PARIS: France's top administrative court said it would decide on Tuesday whether to suspend a government ban on the sale of some of Daimler's cars in France in a row over coolant fluid.
France held up the sale of thousands of Daimler's Mercedes Benz cars after the German carmaker chose not to equip them with a new, more environmentally friendly coolant.
Daimler has asked the court for an injunction suspending the government's ban, arguing that the new refrigerant, known as R1234yf, poses a potential fire hazard.
"The stakes are big," Jacques-Henri Stahl, president of the tribunal judging the case in the Council of State, told lawyers for Daimler and the French government during a two-hour hearing on Friday. "We're at the heart of overlapping national and European issues."

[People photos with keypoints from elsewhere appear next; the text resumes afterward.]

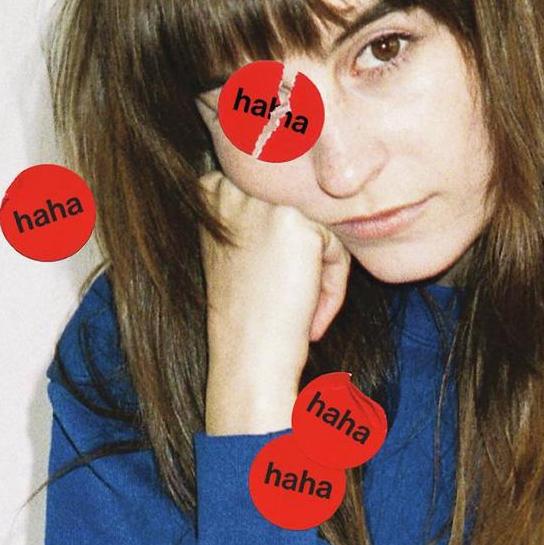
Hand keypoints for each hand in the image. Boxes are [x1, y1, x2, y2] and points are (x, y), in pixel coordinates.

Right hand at [198, 172, 351, 435]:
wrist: (250, 358)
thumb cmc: (246, 313)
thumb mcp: (233, 247)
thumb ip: (253, 212)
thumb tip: (302, 189)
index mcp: (208, 190)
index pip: (273, 198)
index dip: (281, 246)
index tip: (269, 285)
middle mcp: (231, 186)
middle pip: (299, 212)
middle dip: (303, 258)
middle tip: (285, 301)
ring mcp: (262, 201)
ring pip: (319, 228)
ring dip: (320, 273)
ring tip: (299, 312)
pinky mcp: (295, 221)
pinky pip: (335, 245)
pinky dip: (333, 283)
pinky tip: (309, 314)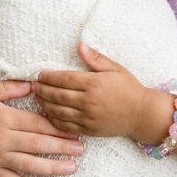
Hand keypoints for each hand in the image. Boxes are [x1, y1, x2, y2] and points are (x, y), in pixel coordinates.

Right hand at [0, 81, 83, 176]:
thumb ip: (11, 88)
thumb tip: (34, 84)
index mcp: (5, 118)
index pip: (37, 124)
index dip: (58, 128)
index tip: (75, 130)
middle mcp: (3, 139)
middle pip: (37, 144)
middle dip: (62, 147)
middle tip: (81, 149)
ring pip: (29, 165)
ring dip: (53, 167)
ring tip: (72, 168)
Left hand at [33, 44, 147, 137]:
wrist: (142, 114)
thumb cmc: (129, 88)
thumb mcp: (115, 68)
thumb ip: (95, 59)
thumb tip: (80, 46)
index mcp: (94, 84)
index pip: (64, 79)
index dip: (49, 77)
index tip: (40, 74)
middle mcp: (88, 101)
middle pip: (57, 95)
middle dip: (43, 90)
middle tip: (34, 86)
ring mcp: (88, 117)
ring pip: (58, 111)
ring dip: (45, 104)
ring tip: (38, 98)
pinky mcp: (88, 130)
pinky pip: (65, 125)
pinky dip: (54, 119)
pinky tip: (49, 113)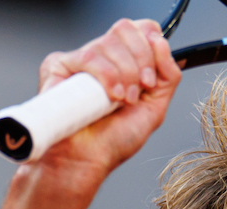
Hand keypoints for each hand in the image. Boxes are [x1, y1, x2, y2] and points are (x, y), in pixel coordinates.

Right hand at [26, 19, 181, 188]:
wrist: (86, 161)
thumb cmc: (112, 142)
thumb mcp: (154, 108)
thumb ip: (168, 76)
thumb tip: (163, 44)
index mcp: (125, 62)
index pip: (142, 29)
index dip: (151, 46)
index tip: (151, 78)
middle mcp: (103, 57)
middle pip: (127, 29)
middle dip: (141, 61)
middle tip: (137, 92)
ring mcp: (80, 60)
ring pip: (110, 42)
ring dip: (125, 74)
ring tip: (121, 101)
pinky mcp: (58, 65)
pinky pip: (89, 56)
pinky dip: (106, 76)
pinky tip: (109, 97)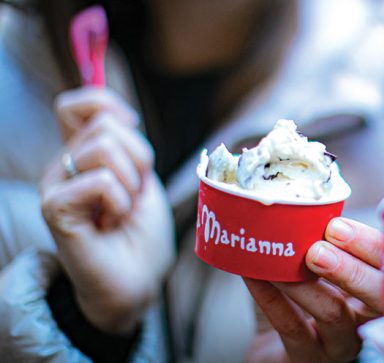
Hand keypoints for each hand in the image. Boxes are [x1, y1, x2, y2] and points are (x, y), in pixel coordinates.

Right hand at [40, 87, 174, 334]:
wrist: (137, 282)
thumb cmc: (142, 235)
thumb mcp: (143, 179)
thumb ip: (126, 146)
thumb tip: (120, 114)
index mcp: (84, 157)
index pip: (76, 105)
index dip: (107, 105)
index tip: (131, 131)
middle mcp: (63, 166)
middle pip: (105, 125)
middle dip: (139, 159)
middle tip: (132, 196)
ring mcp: (55, 185)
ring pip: (106, 148)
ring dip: (131, 184)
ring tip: (121, 212)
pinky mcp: (54, 207)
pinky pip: (101, 181)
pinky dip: (121, 203)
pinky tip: (112, 223)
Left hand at [244, 218, 383, 362]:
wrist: (274, 356)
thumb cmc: (299, 308)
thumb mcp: (315, 275)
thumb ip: (315, 245)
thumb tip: (296, 201)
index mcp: (374, 294)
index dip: (371, 247)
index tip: (339, 224)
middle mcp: (366, 323)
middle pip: (378, 298)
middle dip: (352, 265)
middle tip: (324, 239)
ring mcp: (339, 346)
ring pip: (333, 313)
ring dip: (308, 280)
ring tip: (285, 257)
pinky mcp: (307, 361)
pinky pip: (292, 327)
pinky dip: (272, 298)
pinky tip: (255, 276)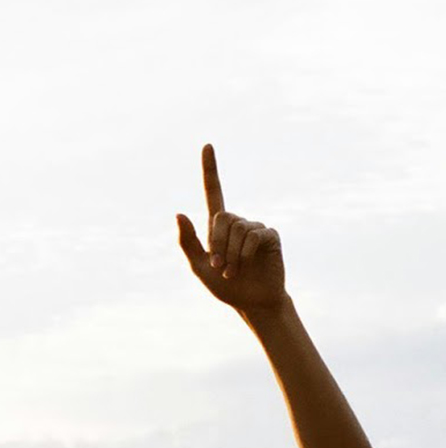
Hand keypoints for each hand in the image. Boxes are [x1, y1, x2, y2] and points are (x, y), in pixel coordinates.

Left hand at [177, 145, 285, 312]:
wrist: (252, 302)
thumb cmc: (225, 286)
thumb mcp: (199, 267)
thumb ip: (188, 242)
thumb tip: (178, 213)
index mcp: (218, 228)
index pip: (213, 193)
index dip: (210, 170)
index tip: (207, 145)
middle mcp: (237, 223)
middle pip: (221, 217)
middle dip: (217, 244)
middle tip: (220, 267)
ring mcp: (255, 227)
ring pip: (237, 229)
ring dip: (231, 255)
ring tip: (233, 271)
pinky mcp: (270, 235)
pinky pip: (254, 236)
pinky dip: (245, 254)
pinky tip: (247, 266)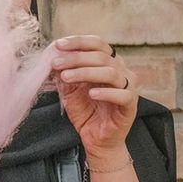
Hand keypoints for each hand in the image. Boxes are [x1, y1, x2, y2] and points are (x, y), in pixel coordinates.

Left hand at [52, 35, 136, 161]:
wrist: (96, 139)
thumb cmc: (86, 111)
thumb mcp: (69, 90)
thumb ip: (64, 74)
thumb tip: (50, 57)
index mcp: (108, 63)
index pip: (97, 44)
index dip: (78, 42)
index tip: (58, 45)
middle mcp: (121, 71)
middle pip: (101, 56)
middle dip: (75, 58)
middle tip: (55, 63)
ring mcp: (128, 87)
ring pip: (111, 72)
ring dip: (85, 72)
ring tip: (66, 77)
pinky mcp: (131, 105)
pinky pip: (123, 94)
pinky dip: (106, 92)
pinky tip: (91, 93)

A lawyer for Daimler, Denis Garreau, said the ban affected 60 percent of the company's sales in France.
"No other (EU) member state has taken the measures that France has taken," he said, calling it a "brutal decision" to suspend sales. "Daimler's position has been jeopardized in France."
France has argued that the ban is legally permissible under an EU law that protects the environment and public health.
Japanese carmaker Toyota also confirmed it had stopped using the flammable air-conditioning refrigerant in its cars sold in Europe, responding to public pressure in Germany.
"We have equipped three models with the old refrigerant in order to respect our customers' safety concerns because of the controversy in Germany," a spokesman for the carmaker said.
While Toyota remained "very confident" about the new coolant's safety, the company wanted to avoid being drawn into the debate, he said.
The group is no longer producing any vehicles for Europe with the R1234yf refrigerant manufactured by Honeywell and DuPont. Previously, its Toyota Prius Plus, Lexus GS and GT86 were all equipped with the chemical.